CPI Product Families at a Glance
| Device | Typical band | Output power | Duty | Representative use |
|---|---|---|---|---|
| Helix TWT / TWTA | 1 to 50 GHz | 30 W to 750 W | CW / wideband | Satcom uplinks, EW, data links |
| Coupled-cavity TWT | 2 to 18 GHz | 1 kW to 50 kW | Pulsed | Airborne and ground radar |
| Klystron / IOT | 0.3 to 10 GHz | 10 kW to 1 MW+ | Pulsed / CW | Accelerators, UHF broadcast |
| Gyrotron | 28 to 170 GHz | 100 kW to 1.5 MW | Long pulse / CW | Fusion plasma heating (ECRH) |
| Microwave power module | 2 to 40 GHz | 20 W to 200 W | CW / pulsed | Compact radar, ECM, UAV payloads |
Frequently Asked Questions
What product lines does CPI manufacture for RF and microwave systems?
CPI builds vacuum electron devices across several divisions: helix and coupled-cavity TWTs and complete TWTAs from 1 to 100 GHz, klystrons and inductive-output tubes for high-power UHF and broadcast, gyrotrons delivering hundreds of kilowatts to megawatts for plasma heating, magnetrons for radar, and microwave power modules (MPMs) pairing a solid-state driver with a mini-TWT. It also supplies high-voltage power supplies, antennas, and satcom uplink amplifiers, from a few watts of MPM output to multi-megawatt pulsed klystrons.
How do CPI TWTAs compare with GaN solid-state amplifiers for satcom uplinks?
Above a few hundred watts, a CPI Ku- or Ka-band TWTA delivers 400 W to 750 W saturated from one tube at roughly 50 to 60% collector efficiency over the full uplink band. A GaN SSPA of similar power must combine many transistors, dropping combined efficiency to about 20 to 35% and adding mass and DC draw, though it degrades gracefully and needs no high-voltage supply. CPI sells both; the TWTA wins on watts-per-kilogram, the SSPA on maintainability at lower power.
What is the typical lifetime and failure mode of a CPI traveling-wave tube?
Cathode emission decay is the dominant wear-out mechanism.
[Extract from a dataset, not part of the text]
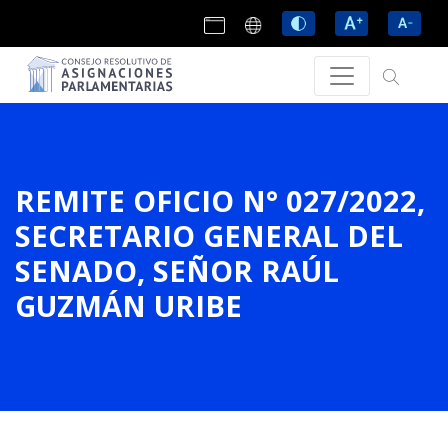
REMITE OFICIO N° 027/2022,
SECRETARIO GENERAL DEL
SENADO, SEÑOR RAÚL
GUZMÁN URIBE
Space-qualified TWTs with dispenser cathodes routinely show more than 150,000 hours (over 17 years) on orbit, while ground radar and ECM tubes specify 10,000 to 50,000 hours depending on cathode loading. End of life is gradual: saturated output slowly drops below spec as current density falls, rather than a sudden failure. Cooling loss, vacuum degradation, and high-voltage arcing in the gun are secondary contributors.